On the Importance of Visible Dissent

On the Importance of Visible Dissent

Last night, I participated in the San Francisco Women's March. I did not do so alone—current estimates place attendance at over a hundred thousand people, with a similar turnout in Oakland. From a first-hand perspective, the sheer volume of participants was staggering. It was certainly one of the largest gatherings I have ever attended, and perhaps also the most surprising.

As it turns out, it sucks to lose. It sucks even more when the price of your defeat is the knowledge that you and your ideals are no longer in the majority. Rights can be reaffirmed, laws can be reinstated, but human lives, once extinguished, are gone forever. And to know that the world in which we live is a less equitable, more dangerous place in light of a single moment in history, is a difficult pill to swallow.

Sadly, no amount of well-intentioned liberal think pieces can unring that bell. Likewise, it is true that no matter how many millions of people gather for peaceful protests, the state of our nation is unlikely to change overnight. But I found unexpected value in the act of visible dissent.

Just standing outside, freezing and soaking wet with a hundred thousand other people who aren't willing to sit idly by as women, people of colour, immigrants, and members of the LBGT community are persecuted and marginalized—there is a surprising amount of power in that. I think true progress will mostly be won through compassionate small communities and local outreach, but there is a special kind of statement that can only be made with a sea of humanity, united in purpose, comprised of millions of individuals who each made a decision to stand up show support for their fellow human beings.
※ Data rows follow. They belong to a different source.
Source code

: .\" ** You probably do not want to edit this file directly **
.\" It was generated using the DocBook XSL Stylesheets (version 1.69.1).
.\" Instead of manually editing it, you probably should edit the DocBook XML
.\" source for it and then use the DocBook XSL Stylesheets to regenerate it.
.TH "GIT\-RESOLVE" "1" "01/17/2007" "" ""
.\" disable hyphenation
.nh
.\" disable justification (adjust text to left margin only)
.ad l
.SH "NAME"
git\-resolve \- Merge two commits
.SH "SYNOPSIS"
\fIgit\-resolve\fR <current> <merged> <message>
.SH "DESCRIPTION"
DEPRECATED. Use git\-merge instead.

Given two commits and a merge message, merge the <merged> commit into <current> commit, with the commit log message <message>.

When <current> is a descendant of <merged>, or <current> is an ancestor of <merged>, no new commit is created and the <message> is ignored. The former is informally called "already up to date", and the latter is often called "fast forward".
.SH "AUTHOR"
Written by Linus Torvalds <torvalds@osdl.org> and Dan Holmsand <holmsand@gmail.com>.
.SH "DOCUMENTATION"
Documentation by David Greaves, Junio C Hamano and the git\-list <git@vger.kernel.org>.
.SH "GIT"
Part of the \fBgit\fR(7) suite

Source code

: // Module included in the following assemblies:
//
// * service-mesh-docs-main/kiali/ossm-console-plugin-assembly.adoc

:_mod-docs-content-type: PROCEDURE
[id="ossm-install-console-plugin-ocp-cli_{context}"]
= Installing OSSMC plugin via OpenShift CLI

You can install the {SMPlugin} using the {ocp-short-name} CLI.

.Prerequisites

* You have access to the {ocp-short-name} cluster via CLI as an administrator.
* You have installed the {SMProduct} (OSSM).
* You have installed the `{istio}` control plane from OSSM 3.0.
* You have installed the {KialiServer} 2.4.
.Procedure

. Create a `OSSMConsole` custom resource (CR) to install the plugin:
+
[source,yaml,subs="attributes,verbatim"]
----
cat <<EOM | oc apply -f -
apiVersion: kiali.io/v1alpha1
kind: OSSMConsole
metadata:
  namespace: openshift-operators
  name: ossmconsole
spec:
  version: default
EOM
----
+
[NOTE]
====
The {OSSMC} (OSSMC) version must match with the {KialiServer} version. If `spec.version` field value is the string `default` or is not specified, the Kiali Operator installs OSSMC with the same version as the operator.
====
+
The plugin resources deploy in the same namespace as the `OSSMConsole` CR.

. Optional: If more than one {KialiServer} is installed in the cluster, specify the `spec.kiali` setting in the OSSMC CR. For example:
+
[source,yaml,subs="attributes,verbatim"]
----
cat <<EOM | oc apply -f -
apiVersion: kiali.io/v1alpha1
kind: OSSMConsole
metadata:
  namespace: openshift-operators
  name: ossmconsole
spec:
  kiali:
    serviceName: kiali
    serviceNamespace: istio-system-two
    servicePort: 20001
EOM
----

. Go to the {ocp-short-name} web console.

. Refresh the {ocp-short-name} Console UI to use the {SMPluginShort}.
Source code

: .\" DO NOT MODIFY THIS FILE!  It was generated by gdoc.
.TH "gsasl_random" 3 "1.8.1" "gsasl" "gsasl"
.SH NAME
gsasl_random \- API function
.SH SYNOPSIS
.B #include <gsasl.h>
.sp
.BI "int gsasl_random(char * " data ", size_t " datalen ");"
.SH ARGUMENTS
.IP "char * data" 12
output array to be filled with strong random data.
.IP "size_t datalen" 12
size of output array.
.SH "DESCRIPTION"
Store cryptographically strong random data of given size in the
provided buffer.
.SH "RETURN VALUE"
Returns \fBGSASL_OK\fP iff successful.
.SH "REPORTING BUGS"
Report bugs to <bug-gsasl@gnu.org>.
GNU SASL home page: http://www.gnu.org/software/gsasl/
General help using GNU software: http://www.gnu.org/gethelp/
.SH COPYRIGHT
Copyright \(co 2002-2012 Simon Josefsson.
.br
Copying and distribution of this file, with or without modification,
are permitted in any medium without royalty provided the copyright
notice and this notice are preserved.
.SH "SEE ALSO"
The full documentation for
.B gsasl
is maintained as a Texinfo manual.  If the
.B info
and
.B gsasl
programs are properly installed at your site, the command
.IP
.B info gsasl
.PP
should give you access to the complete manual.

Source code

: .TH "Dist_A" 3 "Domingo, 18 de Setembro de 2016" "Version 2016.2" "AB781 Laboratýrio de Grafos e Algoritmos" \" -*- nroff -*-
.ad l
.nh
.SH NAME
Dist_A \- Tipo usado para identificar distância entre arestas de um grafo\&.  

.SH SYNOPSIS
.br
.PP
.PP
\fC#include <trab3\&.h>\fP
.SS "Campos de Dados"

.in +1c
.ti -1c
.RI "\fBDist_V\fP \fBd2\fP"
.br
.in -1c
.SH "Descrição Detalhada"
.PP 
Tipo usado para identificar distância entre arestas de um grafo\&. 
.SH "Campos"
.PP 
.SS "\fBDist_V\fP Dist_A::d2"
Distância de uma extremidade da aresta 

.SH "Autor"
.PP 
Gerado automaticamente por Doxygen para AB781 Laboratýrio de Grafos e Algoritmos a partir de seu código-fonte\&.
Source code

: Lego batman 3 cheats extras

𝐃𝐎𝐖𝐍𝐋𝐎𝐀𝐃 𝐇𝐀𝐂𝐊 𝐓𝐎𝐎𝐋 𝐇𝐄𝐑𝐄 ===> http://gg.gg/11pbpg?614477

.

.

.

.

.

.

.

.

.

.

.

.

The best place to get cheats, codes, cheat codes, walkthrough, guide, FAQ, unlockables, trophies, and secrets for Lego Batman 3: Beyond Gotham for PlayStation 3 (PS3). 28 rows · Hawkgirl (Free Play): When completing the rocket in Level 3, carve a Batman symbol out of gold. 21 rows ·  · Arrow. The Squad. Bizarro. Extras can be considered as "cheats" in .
It's tremendously reassuring to be surrounded by people who seek not the abject defeat of their enemies, but the common ground of equity and basic human rights. And I think there is significance to a tangible, countable, physical presence that just doesn't come across in an equivalent hailstorm of tweets and op-eds.

So, thank you to all the people who walked down Market Street yesterday. To paraphrase Malcolm Reynolds, we may have been on the losing side, but I'm still not convinced it's the wrong one.